The main aim of this study, carried out in collaboration with the University of California at San Diego (UCSD) and Stanford University (both in the US) is to characterize some aspects of gastropod (snails and slugs) locomotion to basically respond to one question: To what extent do they depend on the physical properties of their mucus to propel themselves forward? This question is fundamental when applying the studied mechanism to the construction of biomimetic robots. “The aim is for the robot to be able to propel itself in any fluid mucus without having to carry its own reserve of mucus along,” explained one of the authors of the research study, Javier Rodríguez, Professor at the UC3M Department of Thermal and Fluids Engineering. “Bear in mind,” he stated, “that snail mucus has a very particular behaviour because it is a specific type of fluid with complex physical characteristics called non-Newtonian fluid.”
Until now, it was known that snails and slugs move by propagating their body in a series of muscular wave motions to advance from their tail to their head, but the importance of their mucus in this process was not known. The conclusion obtained by these scientists is that this fluid’s properties are not essential for propulsion. “Without a doubt, it could have other uses, such as climbing walls, moving upside down, or preserving moisture in the body when on a dry surface, but if we want to construct a robot that emulates a snail, the latter could move over fluid mucus with ordinary properties” pointed out Professor Rodríguez, who has recently published an article on this matter, together with his colleagues from the North American universities, in the scientific review, Journal of Experimental Biology.
To carry out this study, the researchers have characterized the propagation of these muscular waves which occur along the body of gastropods. For this purpose, they place the snails and slugs so that they move on transparent surfaces, illuminating their undersides in different ways so as to record images through digital cameras, subsequently analyzing this data by computer. “The ways to illuminate the body vary depending on what is being measured,” stated María Vázquez, research fellow from the UC3M Fluid Mechanics Group where she has collaborated in experiments carried out in Spain and in the US. “For example”, she explained further, “to measure the speed of the wave, we placed a light on the underneath part of the snail, while to measure the vertical deformation of the body we used a low power flat laser (so as not to harm the animal) projected at a given angle.” Together, all of these measures have allowed the 3D reconstruction of the snail’s underside during propulsion.
Very diverse applications
The most surprising thing about snail movement is summed up very well in a phrase from a biology professor from Stanford University, Mark W. Denny, written in the 1980’s: “How can an animal with just one leg walk on glue?” And the mucus is highly adhesive, which offers some advantages such as walking on walls and moving on the ceiling. Furthermore, as anyone who has ever held a snail in their hand can testify, when snails move, they do not use force over specific points, as animals with legs do, but rather they distribute a relatively low force over a relatively large area. “What also happens,” Professor Rodríguez pointed out, “is that it is difficult to move over glue without exerting quite a bit of force while dragging fluid along.” Snails, after millions of years of evolution, have succeeded in being able to move on a highly adhesive surface, avoiding these inconveniences “which is without a doubt of interest and worthy of study”, he added
This type of research can help in the design of biomimetic robots that carry out functions which conventional devices cannot do. Some Japanese researchers, for example, propose using the snail propulsion mechanism to move an endoscope though a human body (the trachea, intestines, etc), taking advantage of the mucus film that usually covers these ducts. “This mechanism,” Javier Rodríguez remarked, “generates a smooth distribution of force instead of supporting itself in concrete points, which would reduce the irritation caused by the movement of an endoscope, in this case.”
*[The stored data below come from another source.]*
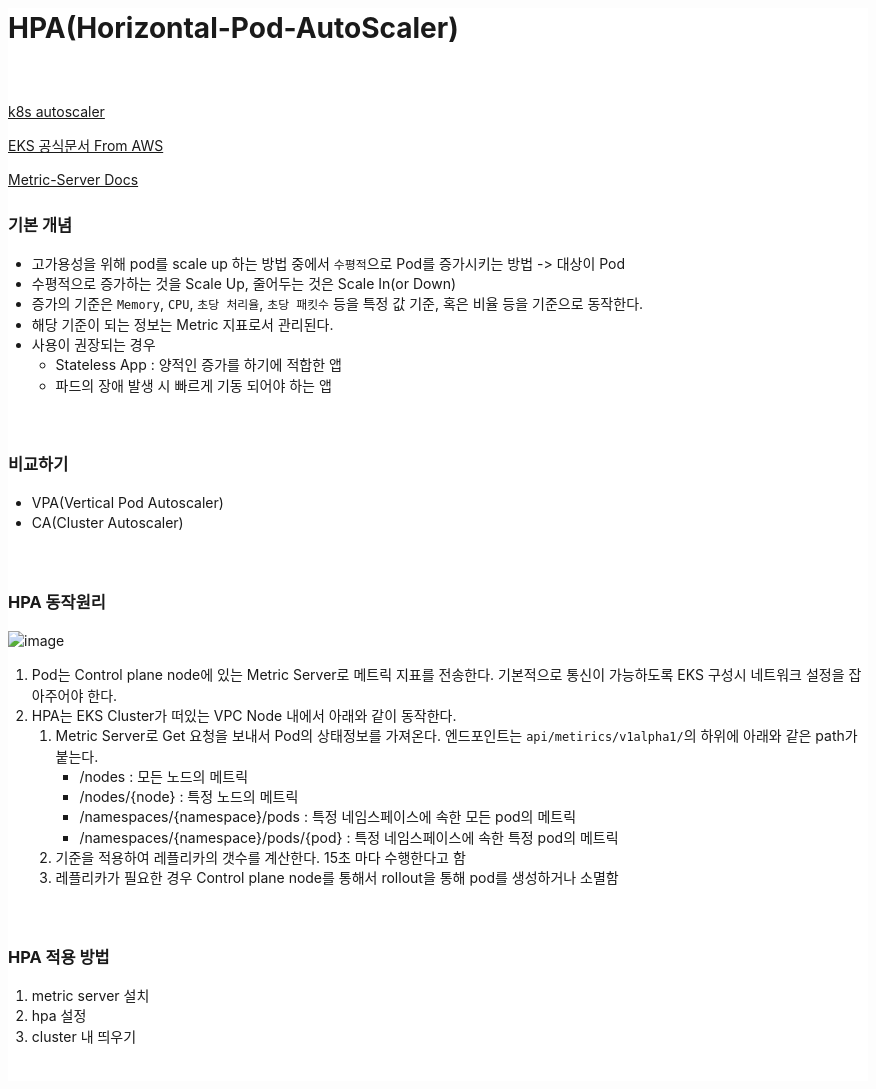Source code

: # HPA(Horizontal-Pod-AutoScaler)

<br>

[k8s autoscaler](https://github.com/kubernetes/autoscaler/blob/master/cluster-autoscaler/FAQ.md)

[EKS 공식문서 From AWS](https://docs.aws.amazon.com/ko_kr/eks/latest/userguide/horizontal-pod-autoscaler.html)

[Metric-Server Docs](https://github.com/kubernetes-sigs/metrics-server/blob/master/docs/command-line-flags.txt)

### 기본 개념
* 고가용성을 위해 pod를 scale up 하는 방법 중에서 `수평적`으로 Pod를 증가시키는 방법 -> 대상이 Pod
* 수평적으로 증가하는 것을 Scale Up, 줄어두는 것은 Scale In(or Down)
* 증가의 기준은 `Memory`, `CPU`, `초당 처리율`, `초당 패킷수` 등을 특정 값 기준, 혹은 비율 등을 기준으로 동작한다.
* 해당 기준이 되는 정보는 Metric 지표로서 관리된다.
* 사용이 권장되는 경우
    * Stateless App : 양적인 증가를 하기에 적합한 앱
    * 파드의 장애 발생 시 빠르게 기동 되어야 하는 앱

<br>

### 비교하기
* VPA(Vertical Pod Autoscaler)
* CA(Cluster Autoscaler)

<br>

### HPA 동작원리
![image](https://github.com/user-attachments/assets/f797eccc-8ffc-40c1-a510-50daddaf079f)

1. Pod는 Control plane node에 있는 Metric Server로 메트릭 지표를 전송한다. 기본적으로 통신이 가능하도록 EKS 구성시 네트워크 설정을 잡아주어야 한다.
2. HPA는 EKS Cluster가 떠있는 VPC Node 내에서 아래와 같이 동작한다.
    1. Metric Server로 Get 요청을 보내서 Pod의 상태정보를 가져온다. 엔드포인트는 `api/metirics/v1alpha1/`의 하위에 아래와 같은 path가 붙는다.
        * /nodes : 모든 노드의 메트릭
        * /nodes/{node} : 특정 노드의 메트릭
        * /namespaces/{namespace}/pods : 특정 네임스페이스에 속한 모든 pod의 메트릭
        * /namespaces/{namespace}/pods/{pod} : 특정 네임스페이스에 속한 특정 pod의 메트릭
    2. 기준을 적용하여 레플리카의 갯수를 계산한다. 15초 마다 수행한다고 함
    3. 레플리카가 필요한 경우 Control plane node를 통해서 rollout을 통해 pod를 생성하거나 소멸함

<br>

### HPA 적용 방법
1. metric server 설치
2. hpa 설정
3. cluster 내 띄우기

<br>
At the moment, the results published by the UC3M, UCSD and Stanford scientists only deal with the experimental part of study carried out, although they are working on a second article that includes a simple theoretical model which explains these animals’ movement. The preliminary results were presented last November at the Annual Conference of The American Physical Society. In addition, these researchers are interested in extending their analysis to situations in which the animal moves up slopes of varying angles.